• **Assigned task**: Could you filter the records below down to the lines that include the word "fruit"?

• **Data listing**:
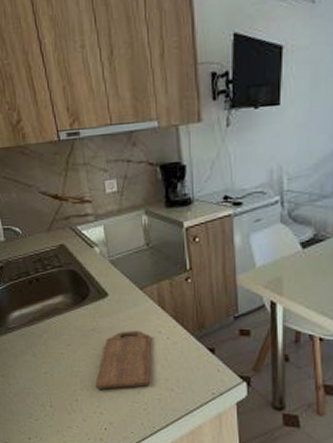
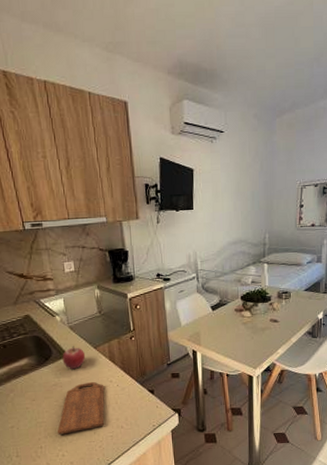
fruit: none [101,285,129,313] -> present [62,346,86,369]

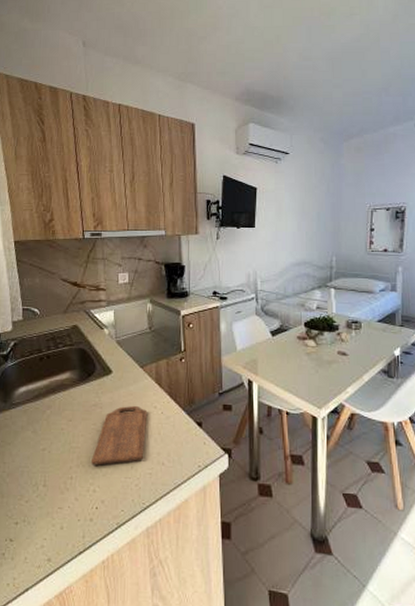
fruit: present [62,346,86,369] -> none [106,363,131,389]

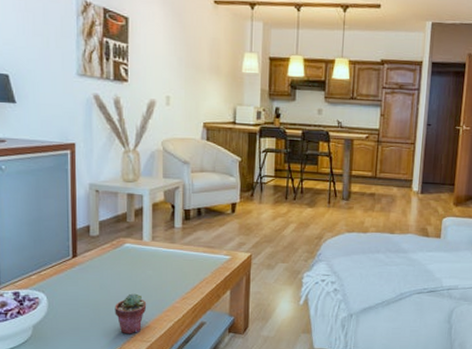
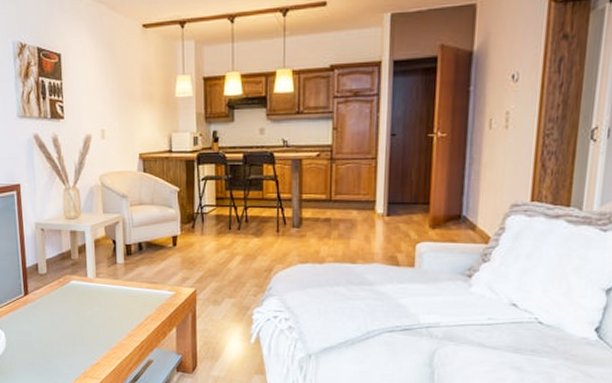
potted succulent: present [114,293,147,334] -> none [65,330,95,371]

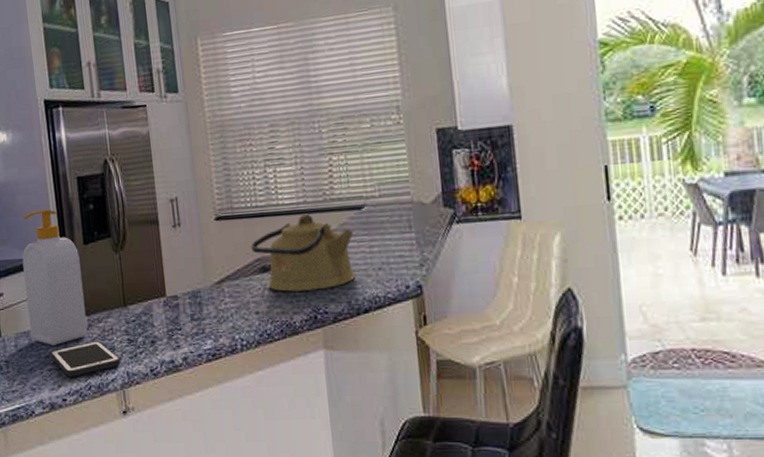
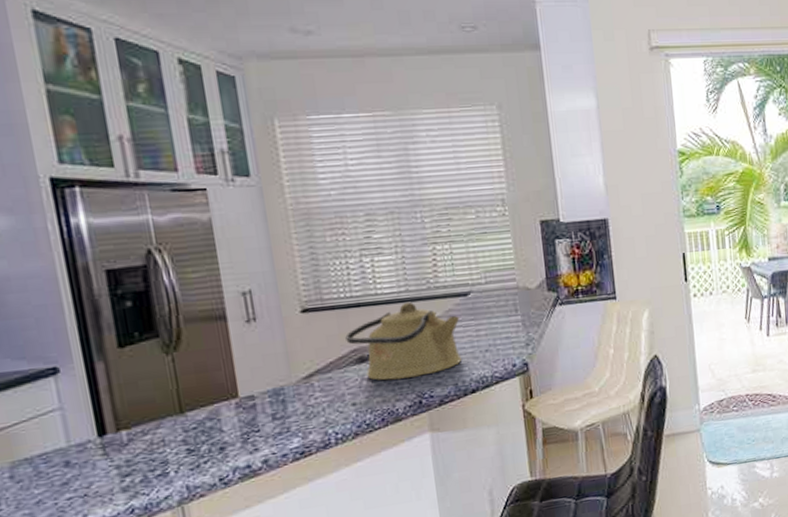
soap bottle: present [22,209,88,345] -> none [18,309,128,470]
cell phone: present [50,341,121,377] -> none [69,456,177,503]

• **Output for this task**:
fruit: none [101,285,129,313] -> present [62,346,86,369]
fruit: present [62,346,86,369] -> none [106,363,131,389]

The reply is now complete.